• _Collected data_:
○ ○ ○
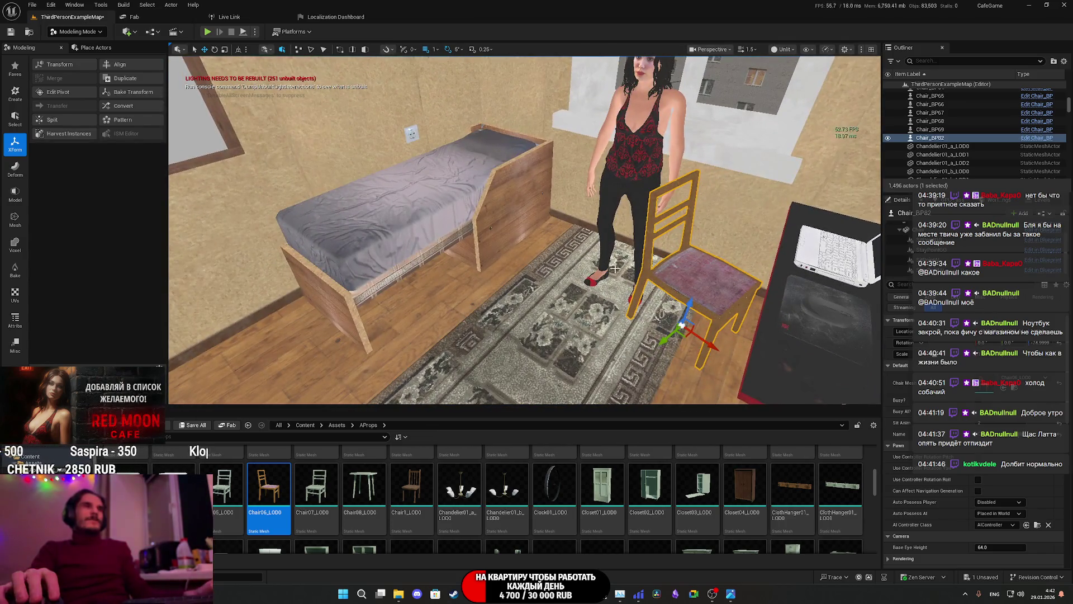
mouse_move(526, 229)
left_mouse_down()
mouse_move(553, 235)
mouse_move(531, 223)
mouse_move(503, 241)
left_mouse_up()
left_click_drag(675, 289, 672, 276)
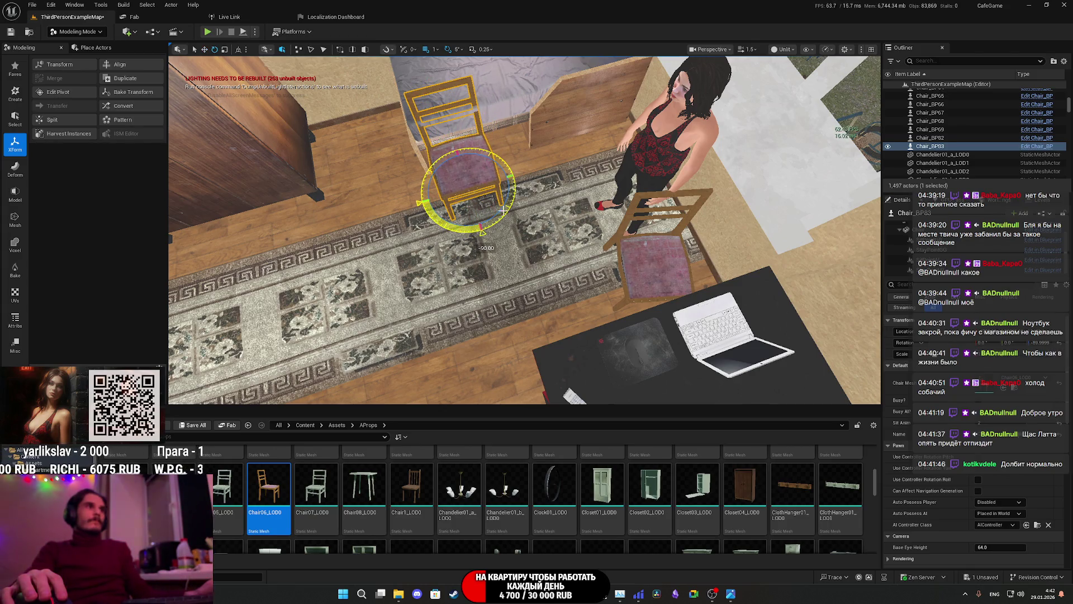
key("w")
key("s")
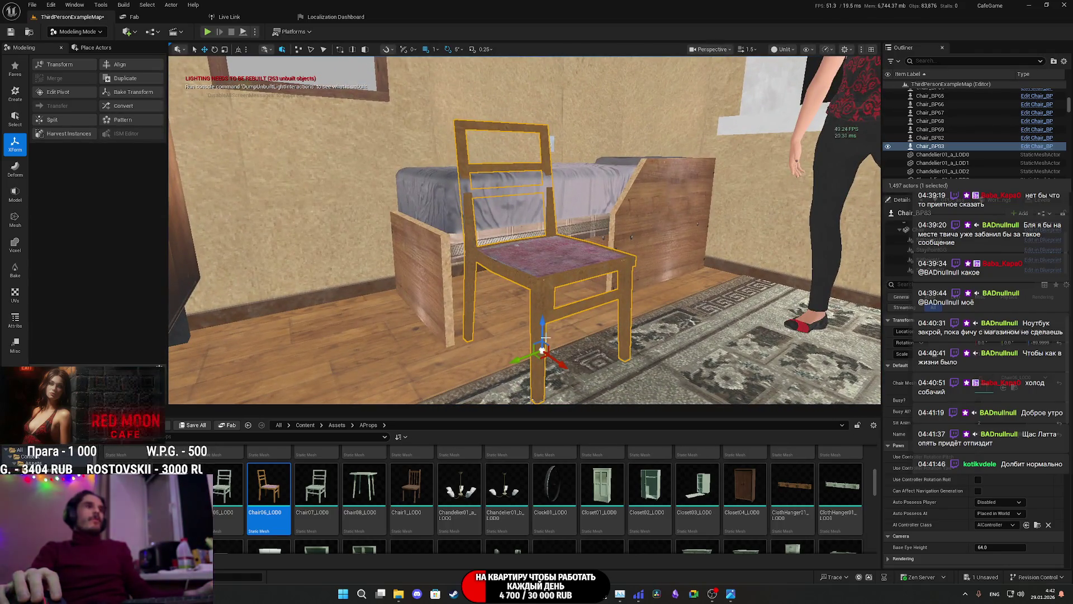
left_click_drag(544, 311, 541, 252)
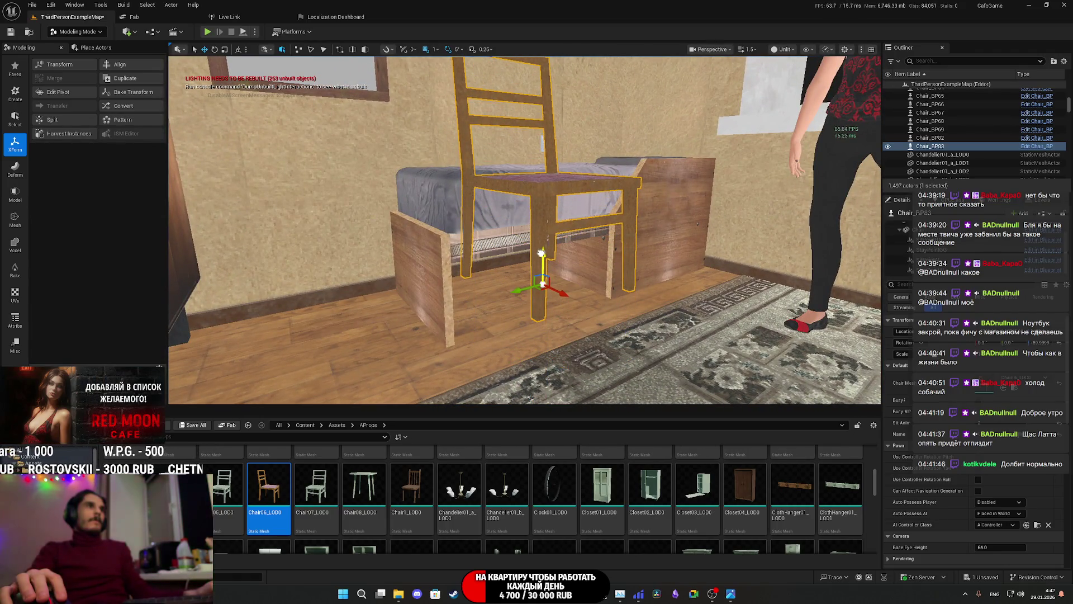
key("s")
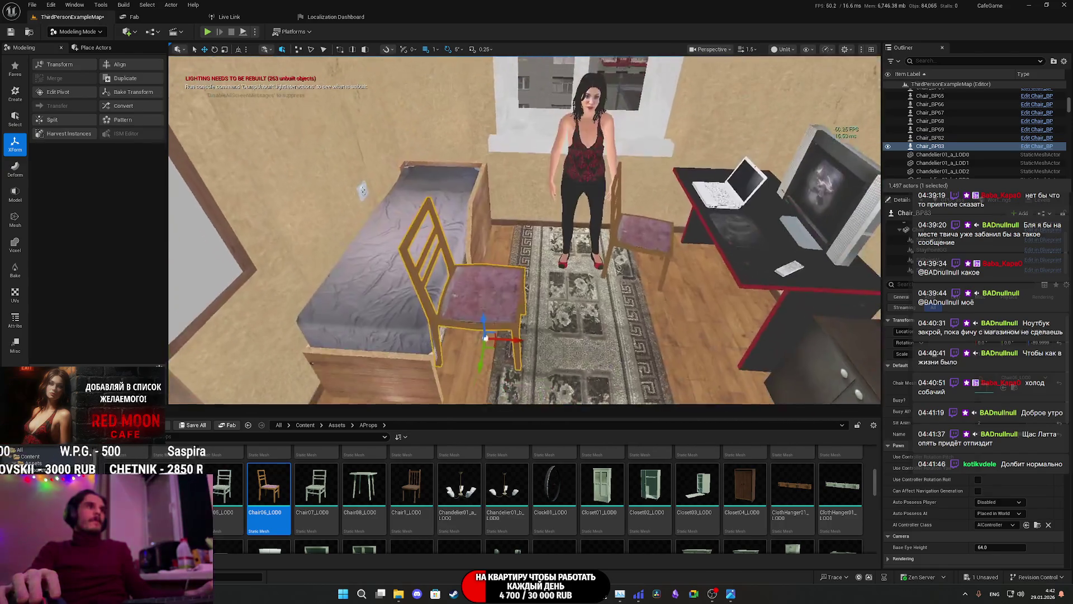
left_click_drag(523, 227, 363, 219)
left_click_drag(511, 253, 521, 261)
○ ○ ○
• _Aim of the exercise_: Retype only the lines above from the one with "left_click_drag(675, 289, 672, 276)" through the last, both ends included, keeping every picture out of the copy.

• _Answer to the exercise_:
left_click_drag(675, 289, 672, 276)
key("w")
key("s")
left_click_drag(544, 311, 541, 252)
key("s")
left_click_drag(523, 227, 363, 219)
left_click_drag(511, 253, 521, 261)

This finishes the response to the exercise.